> [DOCUMENT PASSAGE]
====

Hollywood's Benghazi?

At least one major studio is thinking about bringing the Benghazi tragedy to the big screen.

In the last year Paramount has brought out films as diverse as The Wolf of Wall Street and Jackass Presents Bad Grandpa.  Now, Deadline Hollywood reports, the studio is “negotiating with 3 Arts Entertainment to acquire the film rights to the forthcoming book Thirteen Hours: A Firsthand Account Of What Really Happened In Benghazi.


The book, slated for release this spring purportedly offers a play-by-play of the firefight as told by surviving members of the compound security team. An eye-witness account of the slaughter of the U.S. ambassador and three other Americans is the very stuff of drama. And how Hollywood chooses to handle this hot topic is sure to spur speculation and controversy.

For starters, the timing of the film will be interesting. At least two major characters involved in the Benghazi crisis and its aftermath, Vice President Joe Biden and former Secretary of State Hillary Clinton, have been talked-up as future presidential candidates. A film that comes out in the middle of primary season might spice up the race a bit.

This would be far from the first time films and politics made for a wicked cocktail. Concerned that their film about the hunt for Osama bin Laden, Zero Dark Thirty (2012), would be perceived as a crass commercial for President Obama’s 2011 reelection campaign, the producers made rounds on the Hill explaining to lawmakers that they were just making a movie.  Ultimately, they delayed the release of the film until after the election to dodge the controversy.

Coincidentally timed films are nothing new. The 1941 biopic Sergeant York retold the story of America’s most famous World War I combat hero. Though wildly popular, the movie deeply rankled some in Washington. The Senate even held hearings on “Moving-Picture and Radio Propaganda.” At one hearing, isolationist Sen. D. Worth Clark (D-Ida.), who wanted to keep America out of World War II, railed against the film’s producers, declaring “at the present time they have opened those 17,000 theaters to the idea of war, to the glorification of war, to the glorification of England’s imperialism, to the hatred of the people of Germany and now of France, to the hatred of those in America who disagree with them….”


Of course, Warner Brothers loved the attention. Sergeant York was the highest grossing film of the year.

The timing won’t be the only issue surrounding a film about the Benghazi debacle. Regardless of when it hits the screen, the producers can play with controversy by widening or shrinking the aperture of the story. For example, the riveting war movie Blackhawk Down (2001), which tells the tale of the disastrous military operation in Somalia, is virtually devoid of context. Watching the film, the audience couldn’t even guess that Bill Clinton was president, or that anyone outside the battlefield might have had anything to do with creating the bizarre circumstances under which the U.S. forces had to fight.

====

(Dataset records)
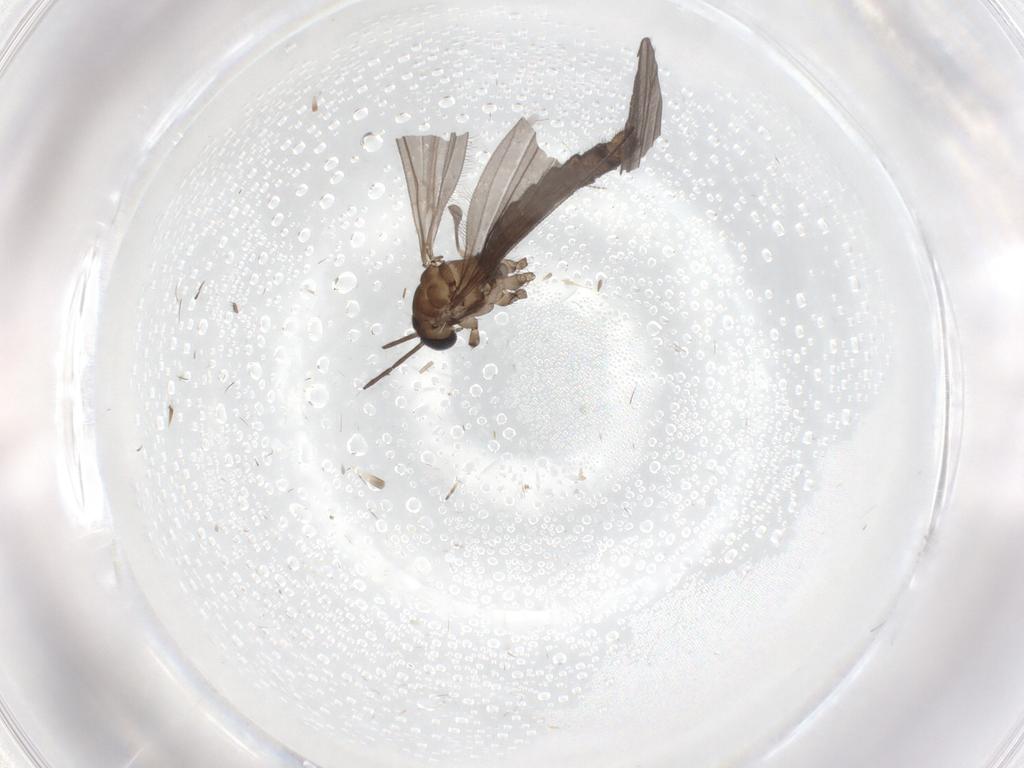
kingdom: Animalia
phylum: Arthropoda
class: Insecta
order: Diptera
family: Limoniidae
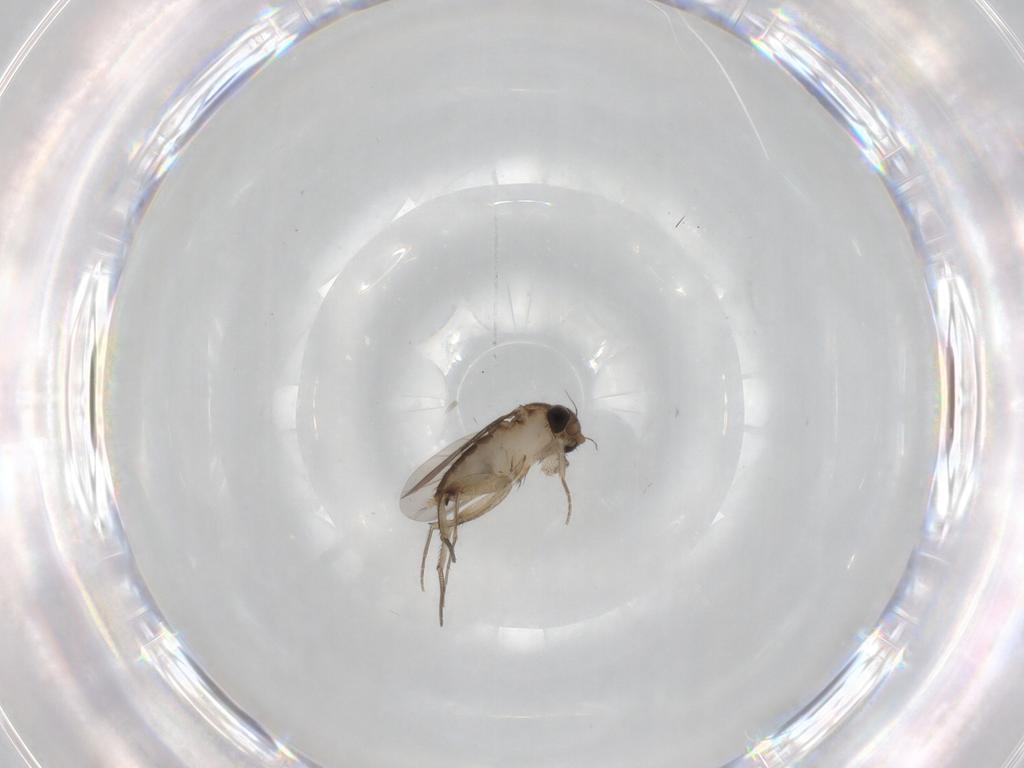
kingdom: Animalia
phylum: Arthropoda
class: Insecta
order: Diptera
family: Phoridae
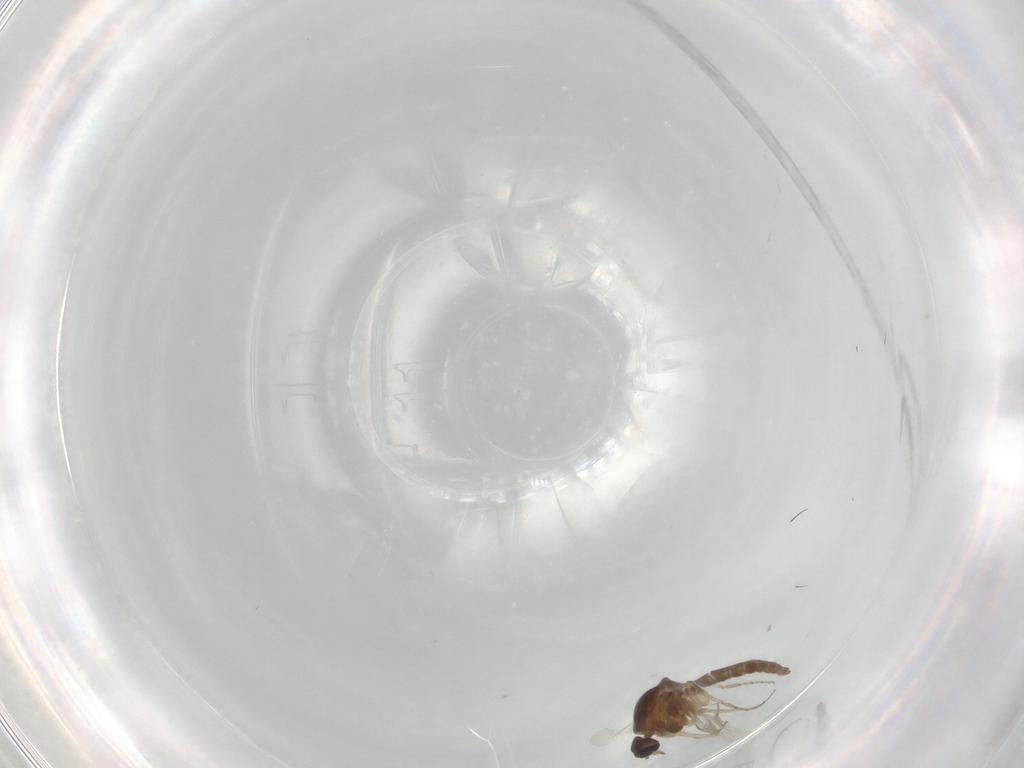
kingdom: Animalia
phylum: Arthropoda
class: Insecta
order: Diptera
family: Ceratopogonidae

====

> [STATED TASK 1]
Using the Benghazi film article, decide whether each statement agrees with it: (a) Paramount is negotiating with 3 Arts Entertainment for the film rights to a book about Benghazi; (b) the producers of Zero Dark Thirty released it before the election; (c) Sergeant York was the highest grossing film of its year. Answer yes or no for each, quoting the deciding words.
> [STATED TASK 2]
Rewrite the Benghazi film article starting with "The book, slated" and going on through "speculation and controversy.", renaming "firefight" as "gun battle".
> [STATED TASK 3]
Put this sentence from the Benghazi film article into Spanish: "Of course, Warner Brothers loved the attention."
The data has nothing to do with the Benghazi film article.

> [EXERCISE SOLUTION 1]
(a) Yes: "the studio is “negotiating with 3 Arts Entertainment to acquire the film rights to the forthcoming book Thirteen Hours: A Firsthand Account Of What Really Happened In Benghazi."
(b) No: "Ultimately, they delayed the release of the film until after the election to dodge the controversy."
(c) Yes: "Sergeant York was the highest grossing film of the year."

> [EXERCISE SOLUTION 2]
The book, slated for release this spring purportedly offers a play-by-play of the gun battle as told by surviving members of the compound security team. An eye-witness account of the slaughter of the U.S. ambassador and three other Americans is the very stuff of drama. And how Hollywood chooses to handle this hot topic is sure to spur speculation and controversy.

> [EXERCISE SOLUTION 3]
Por supuesto, a Warner Brothers le encantó la atención.